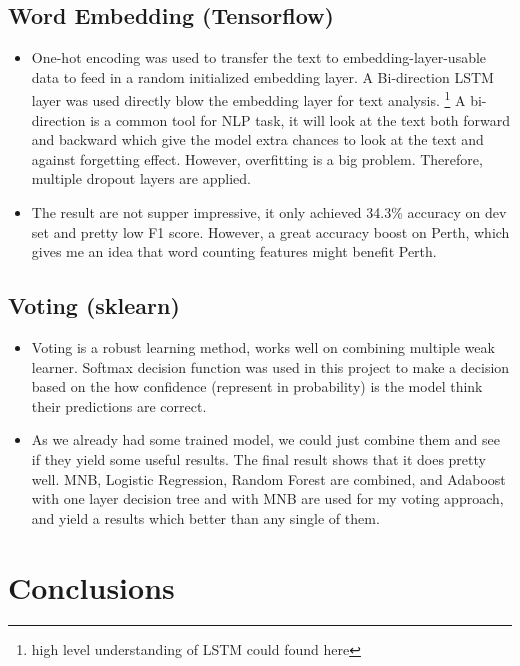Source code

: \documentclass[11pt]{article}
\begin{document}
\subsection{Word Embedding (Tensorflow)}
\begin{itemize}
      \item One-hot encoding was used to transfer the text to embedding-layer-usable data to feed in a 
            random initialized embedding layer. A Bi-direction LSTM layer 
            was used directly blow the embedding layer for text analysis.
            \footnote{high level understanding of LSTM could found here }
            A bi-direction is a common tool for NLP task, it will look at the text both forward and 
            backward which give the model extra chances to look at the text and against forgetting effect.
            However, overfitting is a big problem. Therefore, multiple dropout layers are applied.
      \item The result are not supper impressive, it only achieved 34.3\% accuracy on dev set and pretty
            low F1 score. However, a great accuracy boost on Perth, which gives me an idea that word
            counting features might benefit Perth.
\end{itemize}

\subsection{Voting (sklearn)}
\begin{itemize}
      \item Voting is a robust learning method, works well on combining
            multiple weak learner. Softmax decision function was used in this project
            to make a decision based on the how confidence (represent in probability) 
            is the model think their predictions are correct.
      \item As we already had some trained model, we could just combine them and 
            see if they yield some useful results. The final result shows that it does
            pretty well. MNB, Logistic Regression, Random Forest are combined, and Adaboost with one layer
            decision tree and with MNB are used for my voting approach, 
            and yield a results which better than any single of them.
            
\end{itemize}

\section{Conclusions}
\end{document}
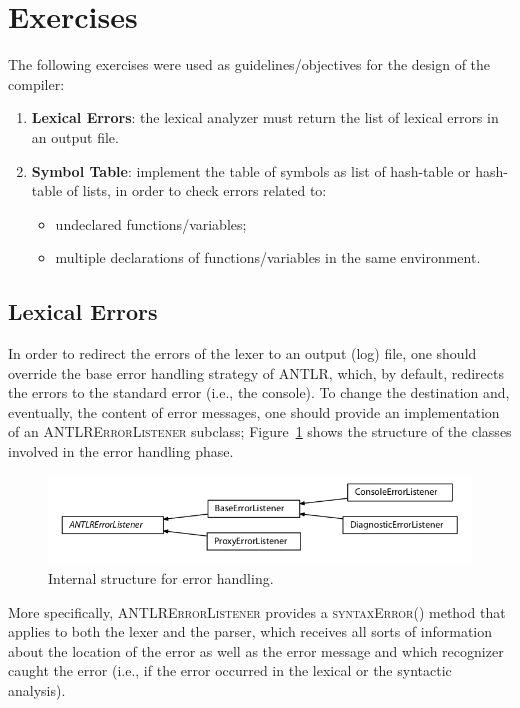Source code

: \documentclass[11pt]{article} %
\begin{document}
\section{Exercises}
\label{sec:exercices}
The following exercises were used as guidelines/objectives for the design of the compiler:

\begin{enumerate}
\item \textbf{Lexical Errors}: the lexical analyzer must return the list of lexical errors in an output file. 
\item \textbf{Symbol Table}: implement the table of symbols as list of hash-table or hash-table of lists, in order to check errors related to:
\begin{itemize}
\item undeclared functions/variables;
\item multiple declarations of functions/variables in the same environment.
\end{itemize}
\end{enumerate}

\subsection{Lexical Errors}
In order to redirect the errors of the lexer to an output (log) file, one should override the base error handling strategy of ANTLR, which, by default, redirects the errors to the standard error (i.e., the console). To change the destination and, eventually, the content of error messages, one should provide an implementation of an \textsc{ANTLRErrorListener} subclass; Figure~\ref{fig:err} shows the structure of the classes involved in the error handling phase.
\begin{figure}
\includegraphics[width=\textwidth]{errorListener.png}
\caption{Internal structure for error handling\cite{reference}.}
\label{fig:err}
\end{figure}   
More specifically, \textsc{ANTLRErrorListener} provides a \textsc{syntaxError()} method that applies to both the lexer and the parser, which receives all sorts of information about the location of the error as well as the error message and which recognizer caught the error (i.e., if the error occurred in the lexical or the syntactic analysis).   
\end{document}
******************************
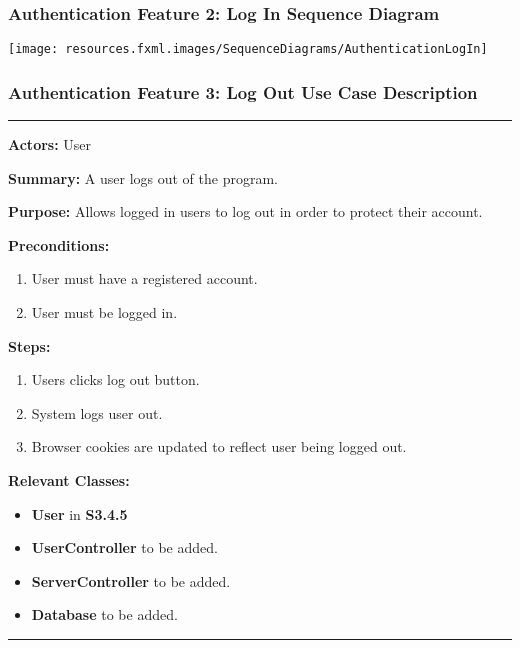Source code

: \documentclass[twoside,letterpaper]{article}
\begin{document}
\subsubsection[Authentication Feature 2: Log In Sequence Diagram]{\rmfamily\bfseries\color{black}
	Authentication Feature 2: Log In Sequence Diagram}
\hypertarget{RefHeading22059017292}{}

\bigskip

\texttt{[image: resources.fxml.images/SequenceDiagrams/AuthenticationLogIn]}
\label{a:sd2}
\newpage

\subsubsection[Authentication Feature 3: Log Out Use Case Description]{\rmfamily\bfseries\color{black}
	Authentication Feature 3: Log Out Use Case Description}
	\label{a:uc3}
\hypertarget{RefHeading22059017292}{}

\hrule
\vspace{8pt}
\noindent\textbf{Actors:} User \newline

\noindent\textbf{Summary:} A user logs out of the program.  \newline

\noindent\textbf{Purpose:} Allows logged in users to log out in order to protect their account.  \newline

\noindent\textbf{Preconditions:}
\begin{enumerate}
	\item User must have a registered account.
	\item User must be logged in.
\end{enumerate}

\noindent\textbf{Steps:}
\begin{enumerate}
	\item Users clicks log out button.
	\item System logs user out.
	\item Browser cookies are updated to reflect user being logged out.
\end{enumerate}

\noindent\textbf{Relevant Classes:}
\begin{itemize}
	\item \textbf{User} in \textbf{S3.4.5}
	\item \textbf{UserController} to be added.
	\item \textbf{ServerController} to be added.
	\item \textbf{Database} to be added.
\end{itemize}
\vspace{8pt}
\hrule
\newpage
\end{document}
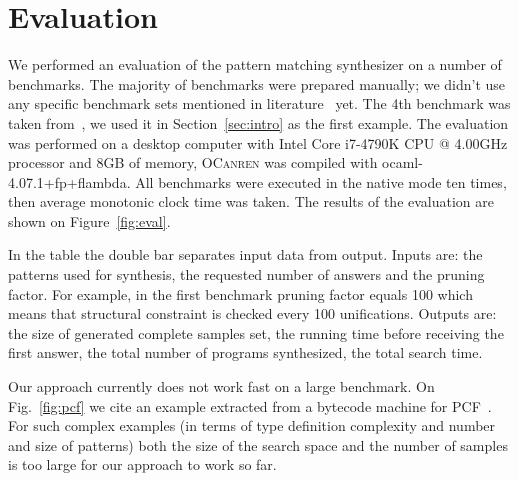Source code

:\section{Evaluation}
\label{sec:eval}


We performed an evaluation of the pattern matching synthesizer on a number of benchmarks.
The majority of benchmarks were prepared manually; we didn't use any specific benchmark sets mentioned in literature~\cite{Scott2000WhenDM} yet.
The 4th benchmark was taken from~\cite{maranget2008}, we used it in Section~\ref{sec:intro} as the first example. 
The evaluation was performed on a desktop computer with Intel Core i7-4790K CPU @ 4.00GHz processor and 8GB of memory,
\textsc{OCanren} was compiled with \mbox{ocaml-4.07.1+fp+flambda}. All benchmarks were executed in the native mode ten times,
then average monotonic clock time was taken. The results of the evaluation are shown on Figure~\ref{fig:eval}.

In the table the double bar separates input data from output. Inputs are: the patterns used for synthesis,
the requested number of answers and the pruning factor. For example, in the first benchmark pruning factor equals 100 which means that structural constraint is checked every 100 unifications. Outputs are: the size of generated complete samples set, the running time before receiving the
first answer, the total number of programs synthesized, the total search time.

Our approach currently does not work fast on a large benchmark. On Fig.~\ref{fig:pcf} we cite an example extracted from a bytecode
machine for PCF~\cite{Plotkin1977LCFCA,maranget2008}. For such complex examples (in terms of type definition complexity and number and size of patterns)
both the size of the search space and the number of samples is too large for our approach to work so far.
******************************
Going back to the entries above, set down exactly the lines that begin at the one with "size of patterns)" and end at the one with "both the size", both included, and nothing else.

machine for PCF~\cite{Plotkin1977LCFCA,maranget2008}. For such complex examples (in terms of type definition complexity and number and size of patterns)
both the size of the search space and the number of samples is too large for our approach to work so far.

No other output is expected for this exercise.